START Dataset content

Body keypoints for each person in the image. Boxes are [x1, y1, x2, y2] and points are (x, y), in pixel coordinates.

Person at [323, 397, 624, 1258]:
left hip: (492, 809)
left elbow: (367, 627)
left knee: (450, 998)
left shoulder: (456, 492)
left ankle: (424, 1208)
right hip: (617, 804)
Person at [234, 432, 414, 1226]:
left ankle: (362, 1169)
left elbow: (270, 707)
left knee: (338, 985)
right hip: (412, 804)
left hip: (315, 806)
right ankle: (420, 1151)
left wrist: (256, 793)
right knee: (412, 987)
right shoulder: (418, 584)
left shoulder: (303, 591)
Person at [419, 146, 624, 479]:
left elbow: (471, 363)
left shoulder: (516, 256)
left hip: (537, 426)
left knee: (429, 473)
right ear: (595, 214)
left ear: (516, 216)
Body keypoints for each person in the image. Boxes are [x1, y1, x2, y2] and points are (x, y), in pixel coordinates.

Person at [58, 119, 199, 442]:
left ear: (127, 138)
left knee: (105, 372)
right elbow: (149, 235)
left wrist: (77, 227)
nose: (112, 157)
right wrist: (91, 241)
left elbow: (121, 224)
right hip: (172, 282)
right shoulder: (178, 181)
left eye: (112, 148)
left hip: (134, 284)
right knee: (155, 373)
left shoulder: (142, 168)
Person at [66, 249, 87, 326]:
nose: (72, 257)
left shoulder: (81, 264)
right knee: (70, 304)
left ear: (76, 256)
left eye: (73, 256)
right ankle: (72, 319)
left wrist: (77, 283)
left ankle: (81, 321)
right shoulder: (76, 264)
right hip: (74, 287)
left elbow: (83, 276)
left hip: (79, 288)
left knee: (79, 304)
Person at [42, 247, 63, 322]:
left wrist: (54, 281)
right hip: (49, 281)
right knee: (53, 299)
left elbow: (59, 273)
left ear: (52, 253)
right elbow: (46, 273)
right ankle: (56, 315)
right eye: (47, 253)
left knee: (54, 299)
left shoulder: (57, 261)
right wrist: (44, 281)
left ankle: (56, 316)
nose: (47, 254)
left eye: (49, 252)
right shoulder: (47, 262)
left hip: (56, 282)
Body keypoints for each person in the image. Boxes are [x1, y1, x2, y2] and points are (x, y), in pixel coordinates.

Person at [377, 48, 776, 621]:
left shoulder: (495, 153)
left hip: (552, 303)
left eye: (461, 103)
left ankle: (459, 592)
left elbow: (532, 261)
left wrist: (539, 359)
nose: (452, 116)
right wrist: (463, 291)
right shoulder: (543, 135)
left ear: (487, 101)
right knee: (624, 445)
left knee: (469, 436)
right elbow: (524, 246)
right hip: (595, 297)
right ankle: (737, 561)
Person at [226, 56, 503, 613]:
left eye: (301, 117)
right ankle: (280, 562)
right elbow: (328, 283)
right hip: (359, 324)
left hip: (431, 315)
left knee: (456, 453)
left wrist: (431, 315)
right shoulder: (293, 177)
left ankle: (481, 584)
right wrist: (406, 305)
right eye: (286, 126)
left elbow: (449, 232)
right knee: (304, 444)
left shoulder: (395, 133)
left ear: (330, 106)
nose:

END Dataset content

| What you will do |
Give again, exactly as written, every line from the first one above through the line that has "left eye: (461, 103)" in it.

| Exercise solution |
Body keypoints for each person in the image. Boxes are [x1, y1, x2, y2] and points are (x, y), in pixel coordinates.

Person at [323, 397, 624, 1258]:
left hip: (492, 809)
left elbow: (367, 627)
left knee: (450, 998)
left shoulder: (456, 492)
left ankle: (424, 1208)
right hip: (617, 804)
Person at [234, 432, 414, 1226]:
left ankle: (362, 1169)
left elbow: (270, 707)
left knee: (338, 985)
right hip: (412, 804)
left hip: (315, 806)
right ankle: (420, 1151)
left wrist: (256, 793)
right knee: (412, 987)
right shoulder: (418, 584)
left shoulder: (303, 591)
Person at [419, 146, 624, 479]:
left elbow: (471, 363)
left shoulder: (516, 256)
left hip: (537, 426)
left knee: (429, 473)
right ear: (595, 214)
left ear: (516, 216)
Body keypoints for each person in the image. Boxes are [x1, y1, x2, y2] and points are (x, y), in pixel coordinates.

Person at [58, 119, 199, 442]:
left ear: (127, 138)
left knee: (105, 372)
right elbow: (149, 235)
left wrist: (77, 227)
nose: (112, 157)
right wrist: (91, 241)
left elbow: (121, 224)
right hip: (172, 282)
right shoulder: (178, 181)
left eye: (112, 148)
left hip: (134, 284)
right knee: (155, 373)
left shoulder: (142, 168)
Person at [66, 249, 87, 326]:
nose: (72, 257)
left shoulder: (81, 264)
right knee: (70, 304)
left ear: (76, 256)
left eye: (73, 256)
right ankle: (72, 319)
left wrist: (77, 283)
left ankle: (81, 321)
right shoulder: (76, 264)
right hip: (74, 287)
left elbow: (83, 276)
left hip: (79, 288)
left knee: (79, 304)
Person at [42, 247, 63, 322]:
left wrist: (54, 281)
right hip: (49, 281)
right knee: (53, 299)
left elbow: (59, 273)
left ear: (52, 253)
right elbow: (46, 273)
right ankle: (56, 315)
right eye: (47, 253)
left knee: (54, 299)
left shoulder: (57, 261)
right wrist: (44, 281)
left ankle: (56, 316)
nose: (47, 254)
left eye: (49, 252)
right shoulder: (47, 262)
left hip: (56, 282)
Body keypoints for each person in the image. Boxes are [x1, y1, x2, y2] and points are (x, y), in pixel coordinates.

Person at [377, 48, 776, 621]:
left shoulder: (495, 153)
left hip: (552, 303)
left eye: (461, 103)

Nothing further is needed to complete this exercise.